### WHAT IS NEEDED
An exact copy of every entry is needed, without the pictures.

### DATA PROVIDED ###

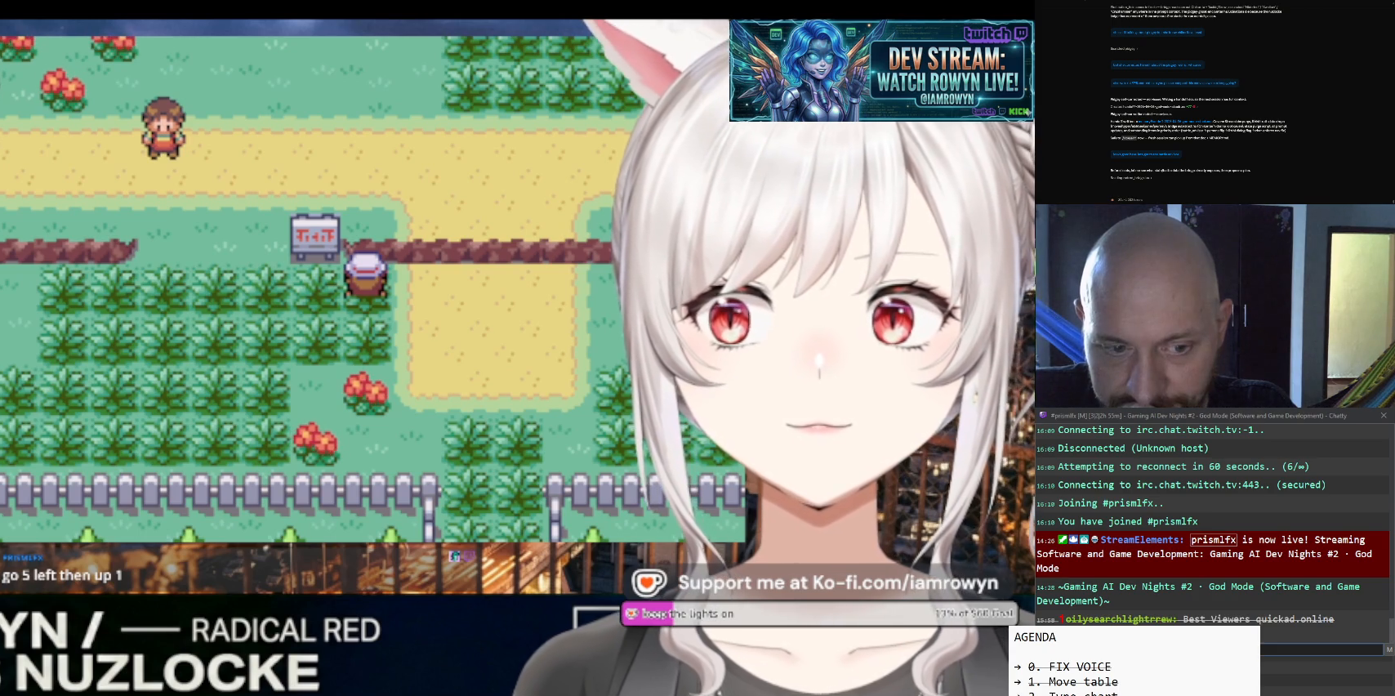
{"buttons": ["A"], "events": []}
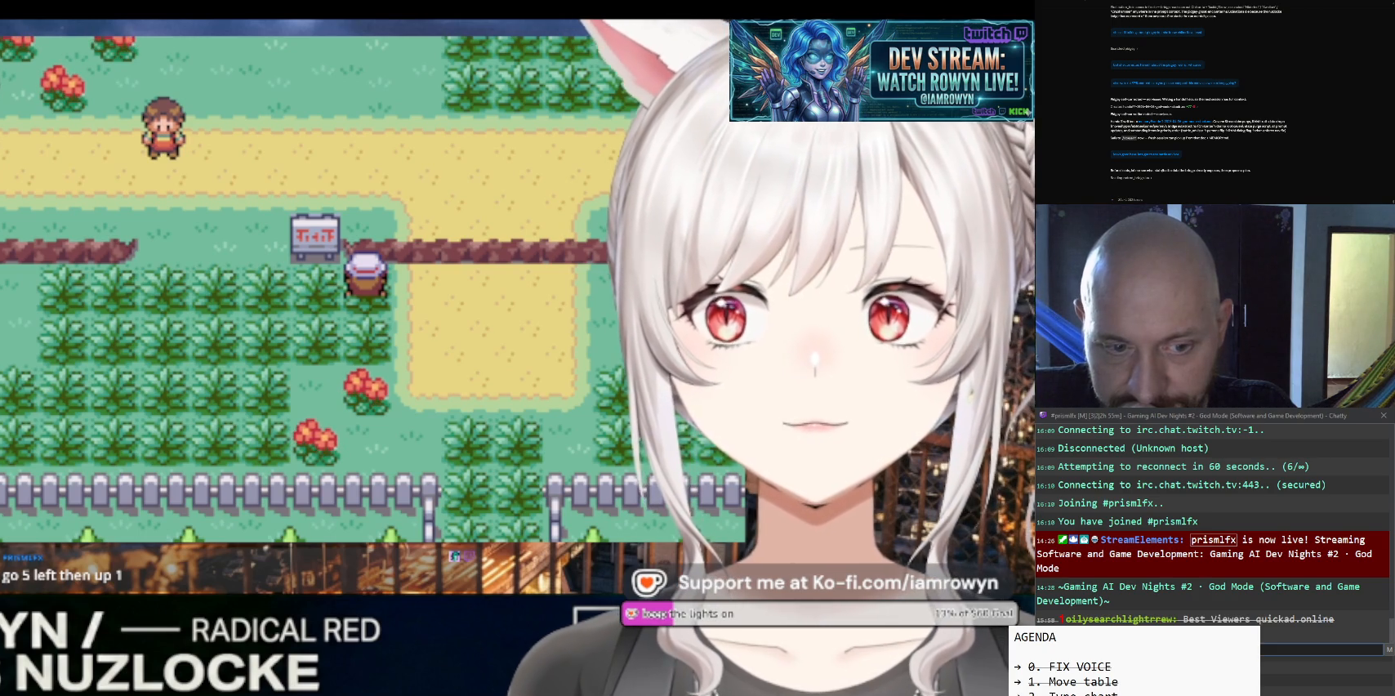
{"buttons": ["A"], "events": []}
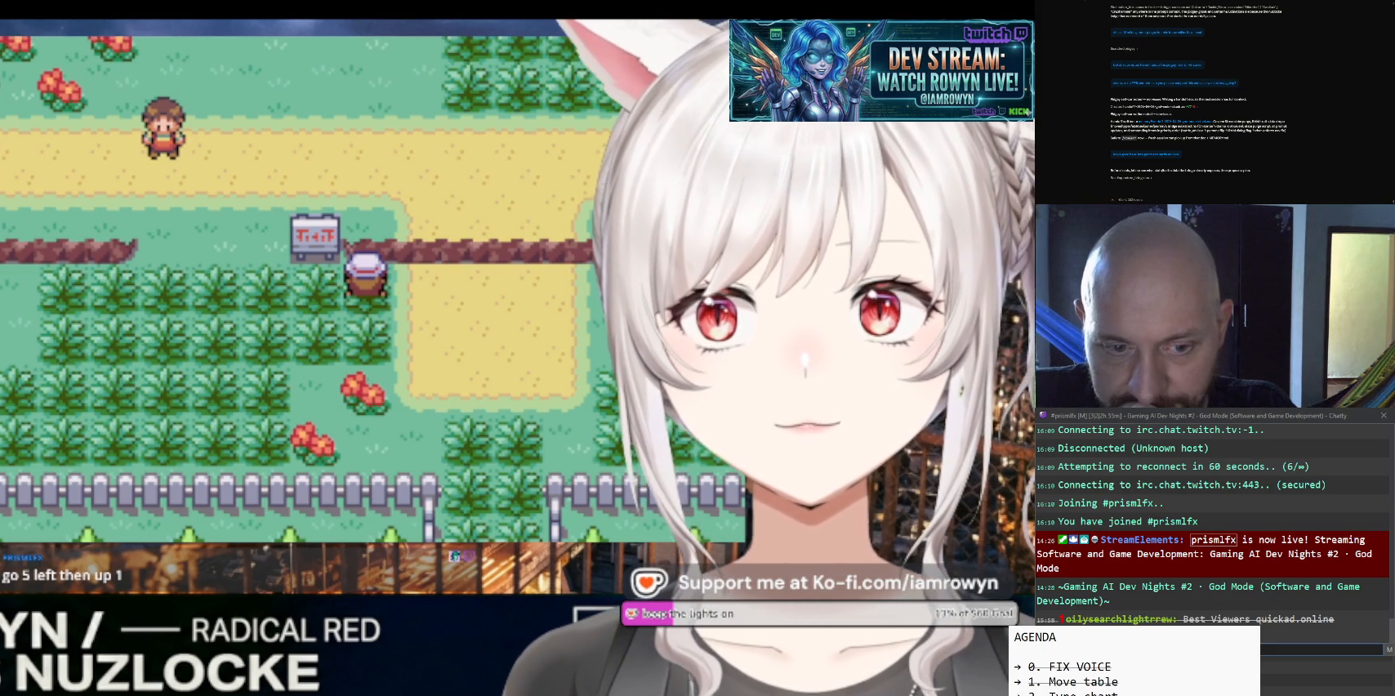
{"buttons": ["A"], "events": []}
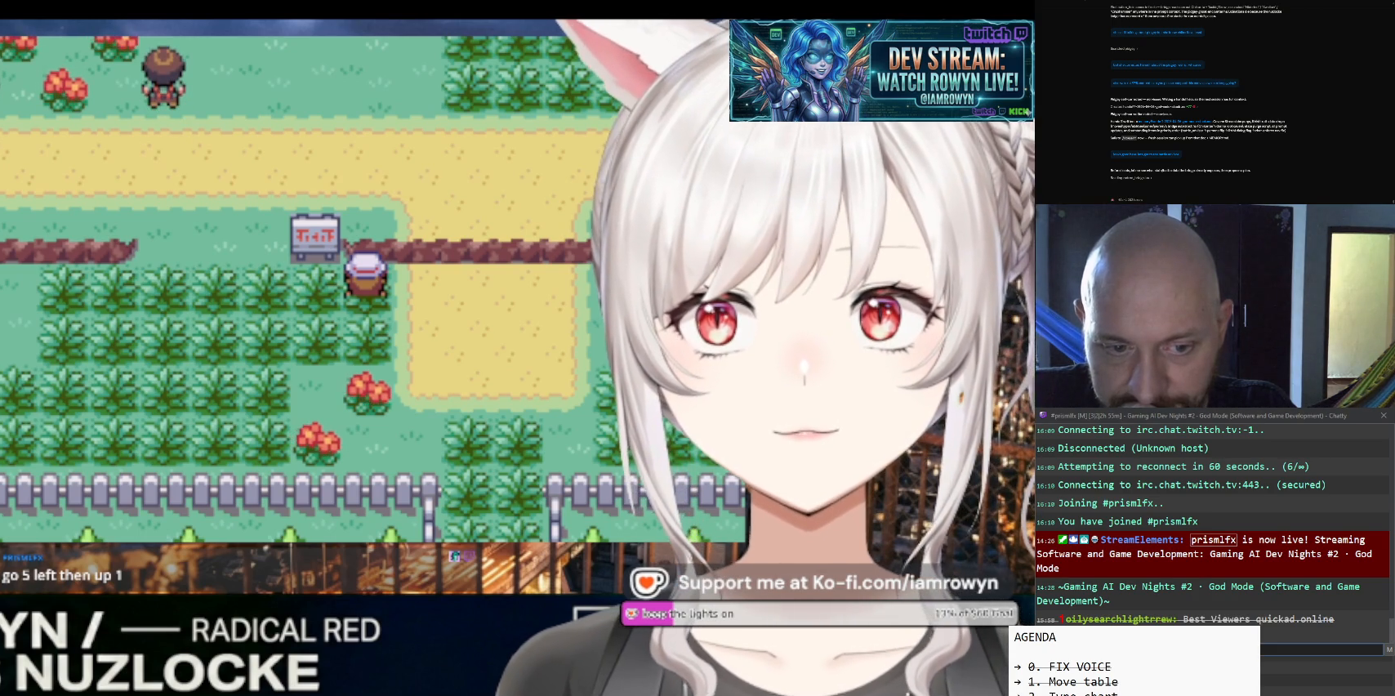
{"buttons": ["A"], "events": []}
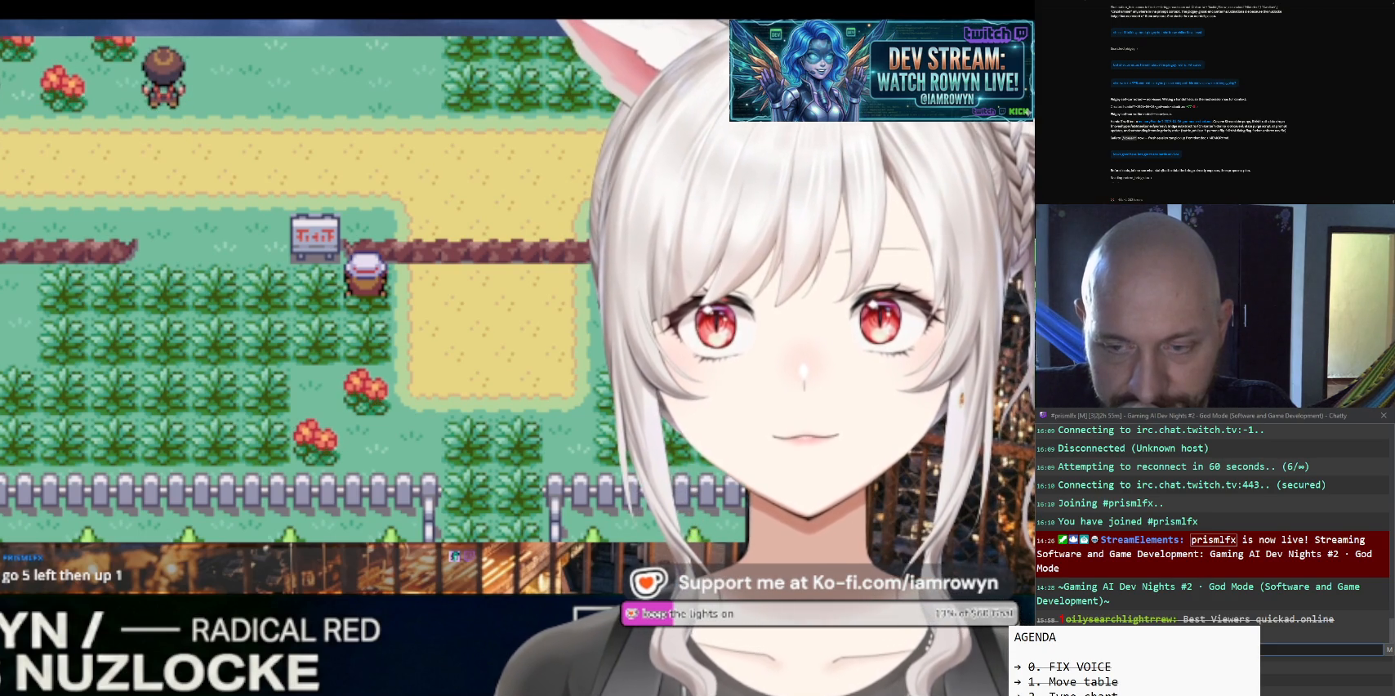
{"buttons": ["A"], "events": []}
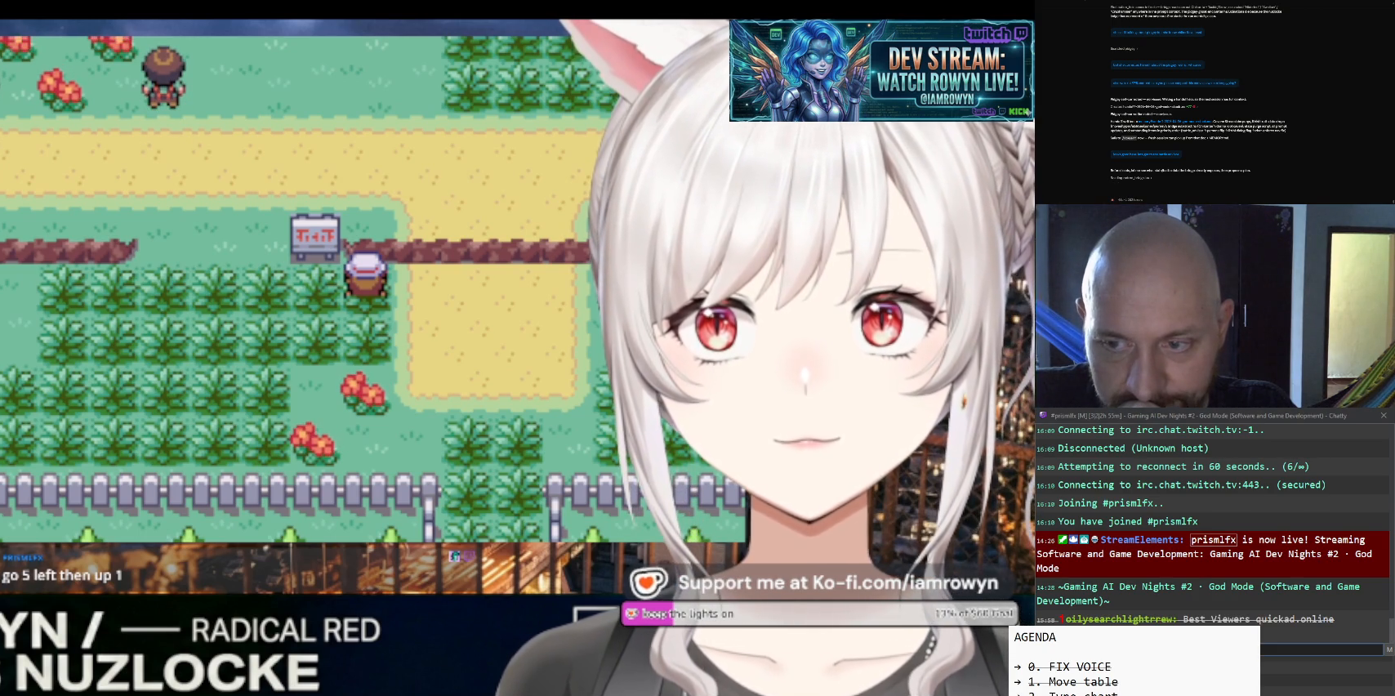
{"buttons": ["A"], "events": []}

###

### RESPONSE AREA
{"buttons": ["A"], "events": []}
{"buttons": ["A"], "events": []}
{"buttons": ["A"], "events": []}
{"buttons": ["A"], "events": []}
{"buttons": ["A"], "events": []}
{"buttons": ["A"], "events": []}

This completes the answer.